Interestingly, the initial reaction to the United Kingdom leaving the European Union has not been beneficial for the euro currency, as the single currency sold-off broadly last Friday against a broad basket of major currencies.
The big risk factor for the euro currency in 2021 is if Brexit turn out to be successful for the United Kingdom, it could prompt other countries to reassess their respective eurozone memberships.
Should we see this scenario play out, then it would be heavily bearish for the euro currency, and it could cause traders and investors to look for foreign exchange plays, such as short EURGBP.
The EURGBP pair was stuck in a fairly large trading range for much of 2020. At times the EURGBP pair looked like it could challenge towards it all-time trading high close to the 0.9800 level, especially during March of last year when the EURGBP cross rate reached 0.9500.
In terms of where the EURGBP is trading now, the 0.8800 to 0.9200 trading range has been a mainstay for the pair, with bulls and bears locked in a battle for short-term control.
Now that Brexit has happened, it could be a good time to look at this pair with a long-term view, especially if the mentioned trading range is broken with conviction in 2021.
EURGBP Short-Term Technical Analysis
The four-hour time frame shows that a large head and shoulders pattern appears to forming, following multiple upside rejections from the 0.9200 level over recent months.
A breakout under the 0.8875 level is currently required to activate the bearish price pattern on the mentioned time frame. According to the overall size of the pattern, a decline of some 500 points could take place if bears can activate the bearish pattern.
Source by ActivTrader.
As mentioned earlier, the pair has been range-bound for multiple months so traders must be extremely careful selling the pair from close to the bottom of the range.
A clear fundamental catalyst is probably needed to send the EURGBP pair into a new trading range.

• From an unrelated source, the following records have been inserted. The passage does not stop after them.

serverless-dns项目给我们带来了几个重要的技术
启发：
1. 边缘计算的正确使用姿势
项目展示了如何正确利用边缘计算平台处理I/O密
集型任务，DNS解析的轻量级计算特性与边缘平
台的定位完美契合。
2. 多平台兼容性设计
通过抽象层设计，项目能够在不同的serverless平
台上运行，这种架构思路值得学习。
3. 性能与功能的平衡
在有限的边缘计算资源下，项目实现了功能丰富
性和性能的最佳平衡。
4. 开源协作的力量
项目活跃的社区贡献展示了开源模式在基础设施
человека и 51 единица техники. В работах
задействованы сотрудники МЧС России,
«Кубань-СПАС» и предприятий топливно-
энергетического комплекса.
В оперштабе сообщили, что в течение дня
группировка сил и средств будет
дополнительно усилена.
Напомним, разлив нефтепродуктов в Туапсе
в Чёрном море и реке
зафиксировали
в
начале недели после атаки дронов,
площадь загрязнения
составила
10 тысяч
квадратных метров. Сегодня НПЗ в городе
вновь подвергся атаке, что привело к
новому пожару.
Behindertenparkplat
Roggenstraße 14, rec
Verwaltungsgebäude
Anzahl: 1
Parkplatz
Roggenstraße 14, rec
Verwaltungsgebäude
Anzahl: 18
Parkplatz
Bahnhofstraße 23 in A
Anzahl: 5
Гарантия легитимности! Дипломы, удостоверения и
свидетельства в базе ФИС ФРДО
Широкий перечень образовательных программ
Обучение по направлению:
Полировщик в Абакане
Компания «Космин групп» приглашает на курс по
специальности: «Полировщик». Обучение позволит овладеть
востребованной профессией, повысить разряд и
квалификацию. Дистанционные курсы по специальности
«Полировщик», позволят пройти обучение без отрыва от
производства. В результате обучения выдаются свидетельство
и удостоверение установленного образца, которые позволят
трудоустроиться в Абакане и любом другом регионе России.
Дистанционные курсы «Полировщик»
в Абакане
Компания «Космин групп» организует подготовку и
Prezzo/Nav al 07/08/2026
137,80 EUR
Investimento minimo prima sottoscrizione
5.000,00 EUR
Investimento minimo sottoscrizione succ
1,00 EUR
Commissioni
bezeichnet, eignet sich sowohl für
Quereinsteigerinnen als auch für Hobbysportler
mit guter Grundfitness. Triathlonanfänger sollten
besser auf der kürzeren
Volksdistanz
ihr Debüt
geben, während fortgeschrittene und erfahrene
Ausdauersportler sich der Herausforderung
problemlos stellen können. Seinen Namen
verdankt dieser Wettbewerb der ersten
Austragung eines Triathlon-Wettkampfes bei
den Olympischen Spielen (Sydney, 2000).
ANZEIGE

With that said, the events surrounding Brexit in 2021 could provide the needed catalyst.
EURGBP Medium-Term Technical Analysis
Looking at the daily time chart, an extremely large broadening wedge pattern between the 0.9550 and 0.8000 levels is clearly visible.
Broadening wedge patterns typically indicate large trading ranges before a major breakout from the broadening wedge pattern starts to take place.
Source by ActivTrader.
Failure to break above the 0.9550 level this year could see the EURGBP pair pushed down towards the bottom of the broadening wedge pattern.
The EURGBP pair’s 200-day moving average is currently located around the 0.8970 level. The pair has been able to hold above this key technical metric since April 2020.
A loss of the 200-day moving average could mark a technical seachange for the EURGBP pair, placing the 0.8000 level as a valid bearish target.